# Haul out frequency



## canadianseamonkey (Sep 4, 2006)

For those of you cruising the Carribean and living on the hook, how often do you haul out to clean your hull and check things over? Does the haul out and launch costs vary quite a bit depending on the island? What is the average cost?


----------



## tager (Nov 21, 2008)

If you are fearless, just careen your boat.


----------



## Fstbttms (Feb 25, 2003)

canadianseamonkey said:


> For those of you cruising the Carribean and living on the hook, how often do you haul out to clean your hull and check things over?


God invented divers for a reason.


----------



## Zanshin (Aug 27, 2006)

It depends upon how often I move and where I anchor. I spent 3 weeks each in Falmouth Harbour, Antigua and close to the ferry dock in Marigot, St. Martin. After both visits I needed a whole tank of air and several wide paint scrapers to clean off the hull. Other anchorages with more water circulation didn't necessitate any diving.
A BCD and a PADI or equivalent license pay for itself very quickly in warm waters!


----------



## CaptainForce (Jan 1, 2006)

We've lived aboard for 38 years, mostly in Florida with crusing to the Bahamas and up to Maine. Our average time between haul outs for bottom painting is three years, but I frequently clean the botom with a light rub of a 3M pad. We have careened for cleaning and painted on several ocassions,- not a fearful process, but hard work. Most problematic growth appears within the first three feet reached from the water line and on the prop and rudder. We can manage to clear these surfaces without air tanks or diving gear beyond mask, snorkel and fins. We've paid as little as $500 for a haul out with DIY option and as much as $2,000 to have it all done by the yard for our 41' boat. 'take care and joy, Aythya crew


----------



## scottyt (Jul 19, 2008)

i just dove on my boat over the weekend, a 3'3" draft is nice. i pulled into a sandy area and anchored in 4'6" water, jumped in with a brush. first i used a short handle and did the water line to about 2 feet down, then a longer handle and i did from the 2 foot area down to the keel. then a few trips down to the keel with a mask on. it took me about and hour and my boat was bad, i picked up over a knot. even doing the shaft and prop was not bad. 

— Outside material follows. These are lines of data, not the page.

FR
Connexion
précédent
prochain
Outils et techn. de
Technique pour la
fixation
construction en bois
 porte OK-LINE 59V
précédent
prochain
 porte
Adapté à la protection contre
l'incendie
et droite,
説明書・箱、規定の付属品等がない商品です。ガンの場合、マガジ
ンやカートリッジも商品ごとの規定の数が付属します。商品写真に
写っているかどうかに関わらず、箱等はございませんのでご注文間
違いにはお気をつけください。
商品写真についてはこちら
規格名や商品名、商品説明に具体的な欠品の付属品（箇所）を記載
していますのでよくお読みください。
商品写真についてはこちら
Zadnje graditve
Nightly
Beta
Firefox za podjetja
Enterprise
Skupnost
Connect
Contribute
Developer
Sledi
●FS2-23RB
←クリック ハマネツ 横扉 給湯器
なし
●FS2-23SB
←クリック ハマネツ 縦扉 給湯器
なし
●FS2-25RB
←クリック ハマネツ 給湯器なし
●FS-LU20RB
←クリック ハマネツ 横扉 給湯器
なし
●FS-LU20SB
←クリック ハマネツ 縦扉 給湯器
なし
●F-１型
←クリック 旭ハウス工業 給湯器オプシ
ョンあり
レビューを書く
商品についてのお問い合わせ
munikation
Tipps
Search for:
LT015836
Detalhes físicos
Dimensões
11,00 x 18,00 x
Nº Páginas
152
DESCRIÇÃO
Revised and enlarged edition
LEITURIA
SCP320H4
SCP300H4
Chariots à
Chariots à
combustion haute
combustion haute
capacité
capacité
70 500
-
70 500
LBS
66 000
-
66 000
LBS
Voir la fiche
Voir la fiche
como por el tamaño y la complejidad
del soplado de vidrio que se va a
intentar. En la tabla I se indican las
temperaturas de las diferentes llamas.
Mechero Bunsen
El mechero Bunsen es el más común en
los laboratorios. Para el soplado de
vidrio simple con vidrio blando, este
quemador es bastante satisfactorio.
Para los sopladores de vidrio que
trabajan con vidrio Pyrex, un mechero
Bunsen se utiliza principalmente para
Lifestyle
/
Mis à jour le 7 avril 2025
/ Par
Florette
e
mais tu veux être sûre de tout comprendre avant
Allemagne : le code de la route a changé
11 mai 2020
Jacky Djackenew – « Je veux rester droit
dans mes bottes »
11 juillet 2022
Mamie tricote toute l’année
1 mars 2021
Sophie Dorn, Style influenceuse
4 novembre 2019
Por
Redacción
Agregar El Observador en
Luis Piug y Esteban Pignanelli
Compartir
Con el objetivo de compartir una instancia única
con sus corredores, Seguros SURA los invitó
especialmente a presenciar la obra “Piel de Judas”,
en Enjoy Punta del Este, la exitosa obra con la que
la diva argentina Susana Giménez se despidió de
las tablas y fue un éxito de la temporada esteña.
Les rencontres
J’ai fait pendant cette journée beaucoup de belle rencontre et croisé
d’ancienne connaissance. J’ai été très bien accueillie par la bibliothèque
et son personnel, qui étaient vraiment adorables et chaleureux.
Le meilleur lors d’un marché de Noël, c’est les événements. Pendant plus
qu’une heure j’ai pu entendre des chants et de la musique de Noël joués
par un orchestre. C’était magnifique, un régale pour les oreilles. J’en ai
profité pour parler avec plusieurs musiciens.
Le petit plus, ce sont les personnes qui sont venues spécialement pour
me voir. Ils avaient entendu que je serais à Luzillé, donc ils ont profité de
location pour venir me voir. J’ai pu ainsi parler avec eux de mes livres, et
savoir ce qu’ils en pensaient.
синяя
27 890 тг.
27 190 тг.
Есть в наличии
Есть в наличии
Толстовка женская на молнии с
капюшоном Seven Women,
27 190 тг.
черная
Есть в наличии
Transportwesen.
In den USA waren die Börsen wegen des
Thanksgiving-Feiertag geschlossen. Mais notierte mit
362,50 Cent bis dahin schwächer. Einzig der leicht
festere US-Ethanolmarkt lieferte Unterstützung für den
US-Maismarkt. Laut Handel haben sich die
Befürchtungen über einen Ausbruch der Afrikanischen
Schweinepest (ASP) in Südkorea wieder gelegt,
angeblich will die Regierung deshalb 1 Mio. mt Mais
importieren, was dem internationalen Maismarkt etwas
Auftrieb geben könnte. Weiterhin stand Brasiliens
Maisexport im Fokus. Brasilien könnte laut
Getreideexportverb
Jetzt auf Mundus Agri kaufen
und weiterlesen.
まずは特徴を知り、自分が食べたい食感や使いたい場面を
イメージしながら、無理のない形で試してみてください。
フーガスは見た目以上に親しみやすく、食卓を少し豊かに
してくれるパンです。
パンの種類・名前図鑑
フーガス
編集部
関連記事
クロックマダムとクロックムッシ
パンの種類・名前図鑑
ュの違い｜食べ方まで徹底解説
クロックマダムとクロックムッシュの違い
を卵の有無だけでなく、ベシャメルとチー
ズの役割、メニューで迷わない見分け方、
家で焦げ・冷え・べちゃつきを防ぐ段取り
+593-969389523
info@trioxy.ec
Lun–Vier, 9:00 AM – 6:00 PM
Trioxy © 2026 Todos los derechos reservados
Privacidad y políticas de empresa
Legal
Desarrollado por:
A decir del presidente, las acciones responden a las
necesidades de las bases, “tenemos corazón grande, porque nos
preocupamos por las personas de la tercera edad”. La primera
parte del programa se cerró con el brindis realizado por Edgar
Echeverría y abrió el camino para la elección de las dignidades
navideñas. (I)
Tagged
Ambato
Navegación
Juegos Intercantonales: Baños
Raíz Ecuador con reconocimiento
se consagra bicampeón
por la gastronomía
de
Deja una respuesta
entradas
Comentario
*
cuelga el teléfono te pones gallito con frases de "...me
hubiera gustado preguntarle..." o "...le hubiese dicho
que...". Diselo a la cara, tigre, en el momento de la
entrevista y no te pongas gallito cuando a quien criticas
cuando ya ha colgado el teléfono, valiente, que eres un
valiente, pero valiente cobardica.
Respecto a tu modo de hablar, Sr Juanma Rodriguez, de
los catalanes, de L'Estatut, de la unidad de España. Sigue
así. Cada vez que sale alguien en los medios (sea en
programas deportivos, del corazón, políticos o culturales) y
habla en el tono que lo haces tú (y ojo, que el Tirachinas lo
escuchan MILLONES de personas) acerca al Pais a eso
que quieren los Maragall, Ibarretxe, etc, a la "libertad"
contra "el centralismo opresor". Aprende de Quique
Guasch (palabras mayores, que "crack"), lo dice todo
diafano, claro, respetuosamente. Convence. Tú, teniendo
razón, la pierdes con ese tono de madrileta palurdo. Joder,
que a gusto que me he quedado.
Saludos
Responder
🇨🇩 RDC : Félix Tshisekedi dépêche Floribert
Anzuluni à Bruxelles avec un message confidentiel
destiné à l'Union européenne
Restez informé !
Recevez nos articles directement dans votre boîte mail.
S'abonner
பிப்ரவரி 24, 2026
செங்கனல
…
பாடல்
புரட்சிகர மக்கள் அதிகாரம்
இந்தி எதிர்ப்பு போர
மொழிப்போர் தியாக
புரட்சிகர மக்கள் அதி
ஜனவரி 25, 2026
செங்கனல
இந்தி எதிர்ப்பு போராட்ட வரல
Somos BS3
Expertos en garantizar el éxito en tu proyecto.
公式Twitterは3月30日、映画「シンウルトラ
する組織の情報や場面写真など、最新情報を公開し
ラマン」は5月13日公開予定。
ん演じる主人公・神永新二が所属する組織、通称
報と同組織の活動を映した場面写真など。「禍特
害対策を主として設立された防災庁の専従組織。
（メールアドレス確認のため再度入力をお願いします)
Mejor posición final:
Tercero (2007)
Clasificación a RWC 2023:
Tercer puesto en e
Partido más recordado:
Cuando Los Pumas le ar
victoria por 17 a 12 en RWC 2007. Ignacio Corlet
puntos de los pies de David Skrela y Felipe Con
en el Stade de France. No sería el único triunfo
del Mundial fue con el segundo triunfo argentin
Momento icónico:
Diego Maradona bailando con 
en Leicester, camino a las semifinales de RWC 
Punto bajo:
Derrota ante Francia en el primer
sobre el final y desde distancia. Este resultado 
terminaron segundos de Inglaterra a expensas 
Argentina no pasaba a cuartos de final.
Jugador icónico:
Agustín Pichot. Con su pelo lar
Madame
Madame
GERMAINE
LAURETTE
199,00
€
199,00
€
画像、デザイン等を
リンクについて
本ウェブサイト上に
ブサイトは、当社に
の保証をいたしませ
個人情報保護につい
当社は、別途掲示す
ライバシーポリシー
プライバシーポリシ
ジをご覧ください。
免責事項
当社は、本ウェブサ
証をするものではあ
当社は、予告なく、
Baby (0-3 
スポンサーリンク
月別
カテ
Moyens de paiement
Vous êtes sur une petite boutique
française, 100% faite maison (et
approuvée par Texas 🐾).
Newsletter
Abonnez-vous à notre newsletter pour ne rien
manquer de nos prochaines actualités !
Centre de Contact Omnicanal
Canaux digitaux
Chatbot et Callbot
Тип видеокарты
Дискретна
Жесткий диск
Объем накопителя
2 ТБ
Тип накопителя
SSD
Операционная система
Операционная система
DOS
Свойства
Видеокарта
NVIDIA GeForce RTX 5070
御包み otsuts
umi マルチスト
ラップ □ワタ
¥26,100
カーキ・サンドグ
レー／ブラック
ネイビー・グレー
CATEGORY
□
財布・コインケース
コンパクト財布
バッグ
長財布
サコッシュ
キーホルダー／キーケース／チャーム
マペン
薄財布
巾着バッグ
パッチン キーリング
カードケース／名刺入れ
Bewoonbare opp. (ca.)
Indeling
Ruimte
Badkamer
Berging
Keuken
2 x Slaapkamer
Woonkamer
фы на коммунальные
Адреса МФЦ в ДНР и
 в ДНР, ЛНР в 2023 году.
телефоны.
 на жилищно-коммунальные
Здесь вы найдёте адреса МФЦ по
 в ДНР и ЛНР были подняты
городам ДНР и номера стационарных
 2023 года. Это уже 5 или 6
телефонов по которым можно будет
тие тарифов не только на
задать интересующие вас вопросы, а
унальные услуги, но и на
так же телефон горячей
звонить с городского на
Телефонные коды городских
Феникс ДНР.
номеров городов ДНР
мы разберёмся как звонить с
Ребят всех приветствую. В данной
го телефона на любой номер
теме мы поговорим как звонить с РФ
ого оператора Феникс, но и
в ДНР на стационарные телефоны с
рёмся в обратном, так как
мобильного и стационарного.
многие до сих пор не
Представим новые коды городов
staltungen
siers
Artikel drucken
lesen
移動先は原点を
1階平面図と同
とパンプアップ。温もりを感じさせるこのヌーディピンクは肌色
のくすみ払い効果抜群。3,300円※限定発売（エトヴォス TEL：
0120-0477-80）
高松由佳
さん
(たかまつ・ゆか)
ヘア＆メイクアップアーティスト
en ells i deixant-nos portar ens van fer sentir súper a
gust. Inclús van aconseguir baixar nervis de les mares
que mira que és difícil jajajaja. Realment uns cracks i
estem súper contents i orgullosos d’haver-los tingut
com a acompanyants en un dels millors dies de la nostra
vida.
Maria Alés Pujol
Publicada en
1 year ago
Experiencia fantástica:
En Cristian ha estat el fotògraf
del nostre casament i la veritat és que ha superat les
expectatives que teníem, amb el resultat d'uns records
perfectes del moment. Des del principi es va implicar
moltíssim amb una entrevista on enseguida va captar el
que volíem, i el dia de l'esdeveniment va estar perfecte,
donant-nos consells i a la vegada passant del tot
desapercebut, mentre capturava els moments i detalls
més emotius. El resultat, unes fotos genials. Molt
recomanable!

the worse part of it was the water where i was only has about 1 foot of decent visibility until the growth come off and blinds ya, but luckly i needed a breath about then

edit my boat has been in the water and untouched sense sept 08


----------



## sailingdog (Mar 19, 2006)

Depends a lot on how the boat is setup. Different bottom paints, through-hulls, and such will require different maintenance periods... divers can do quite a bit, but re-painting the bottom is beyond them. 



canadianseamonkey said:


> For those of you cruising the Carribean and living on the hook, how often do you haul out to clean your hull and check things over? Does the haul out and launch costs vary quite a bit depending on the island? What is the average cost?


----------